*** Opening SELECTED PASSAGE ***
The Handmaid's Tale, Coliseum, London

Coliseum, London

With a born-again president in the White House, The Handmaid's Tale, Margaret Atwood's dystopian fable of a near-future US transformed into the republic of Gilead and run by religious zealots who are against abortion and in favour of capital punishment seems less far-fetched now than it did when it appeared in 1985. The opera that Poul Ruders and librettist Paul Bentley have fashioned out of Atwood's novel was commissioned by the Royal Danish Opera and first seen in Copenhagen three years ago. The production by Phyllida Lloyd was shared with English National Opera and comes to the Coliseum for the British premiere, sung in the English of Bentley's text for the first time.
*** Closing SELECTED PASSAGE ***
*** Opening INFORMATION SHOWN ***
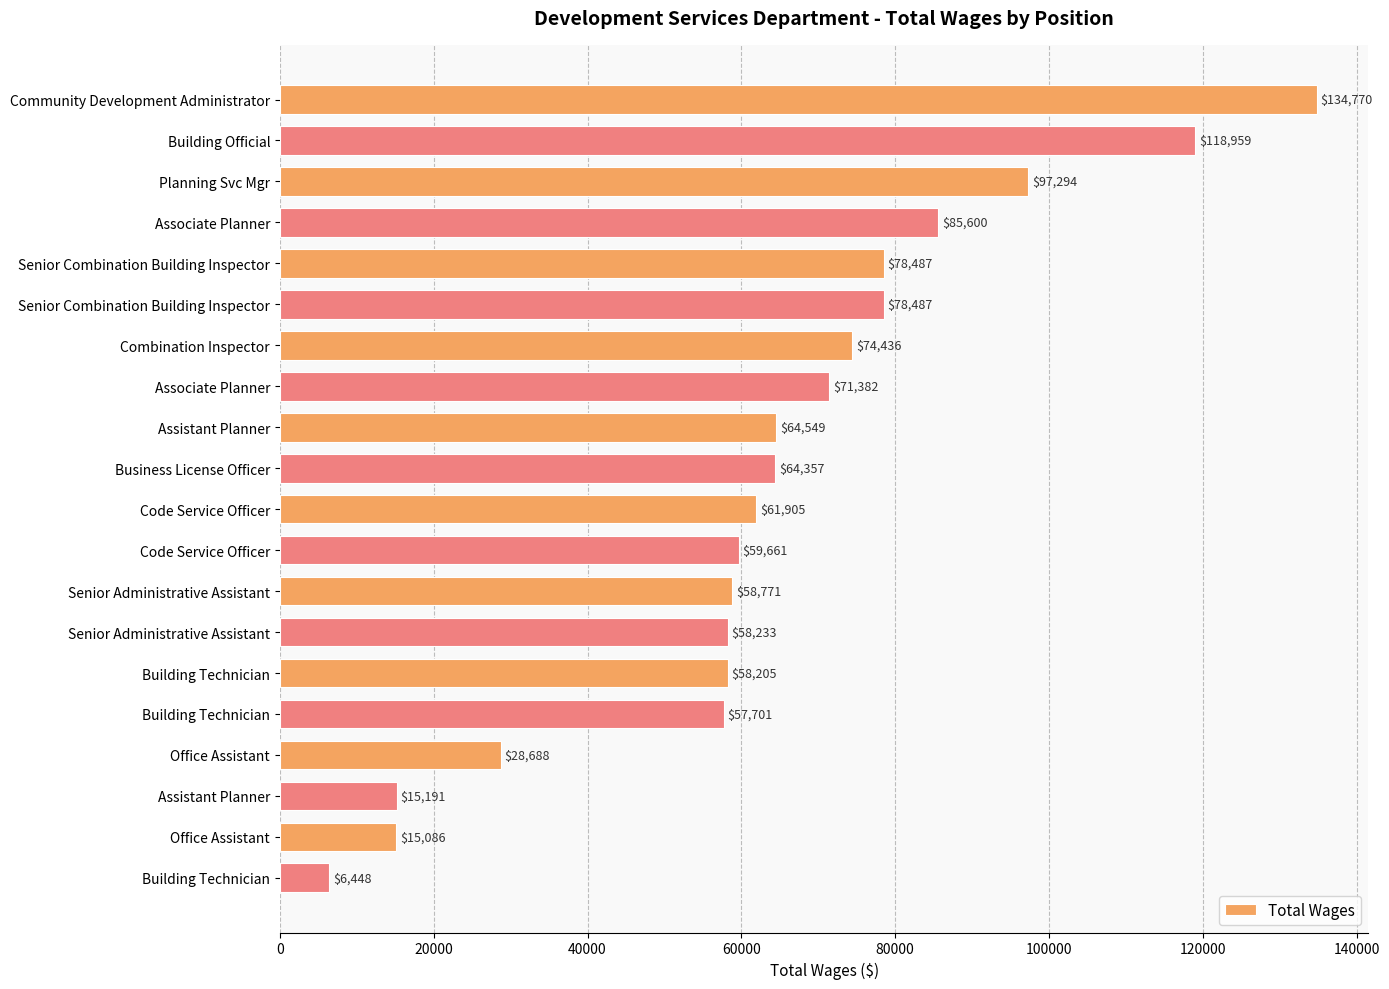

How many data points does each series have?

20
*** Closing INFORMATION SHOWN ***
▶ **TASKS**
1. Retype the opera review word for word, beginning at the words "With a born-again" and stopping after "the first time.".
2. For each statement, say yes or no to whether the opera review agrees, and quote the words that decide it: (a) English National Opera commissioned the opera. (b) The opera was first seen in Copenhagen. (c) Atwood's novel appeared in 1985.
3. Using the opera review, answer:
(a) Who wrote the libretto?
(b) Whose production is it?
(c) In what language is the opera sung at the Coliseum?
Rely only on the opera review for answers.

▶ **TASK-BY-TASK RESULTS**
1.
With a born-again president in the White House, The Handmaid's Tale, Margaret Atwood's dystopian fable of a near-future US transformed into the republic of Gilead and run by religious zealots who are against abortion and in favour of capital punishment seems less far-fetched now than it did when it appeared in 1985. The opera that Poul Ruders and librettist Paul Bentley have fashioned out of Atwood's novel was commissioned by the Royal Danish Opera and first seen in Copenhagen three years ago. The production by Phyllida Lloyd was shared with English National Opera and comes to the Coliseum for the British premiere, sung in the English of Bentley's text for the first time.

2.
(a) No: "commissioned by the Royal Danish Opera"
(b) Yes: "first seen in Copenhagen three years ago"
(c) Yes: "when it appeared in 1985"

3.
(a) Paul Bentley
(b) Phyllida Lloyd
(c) English, the English of Bentley's text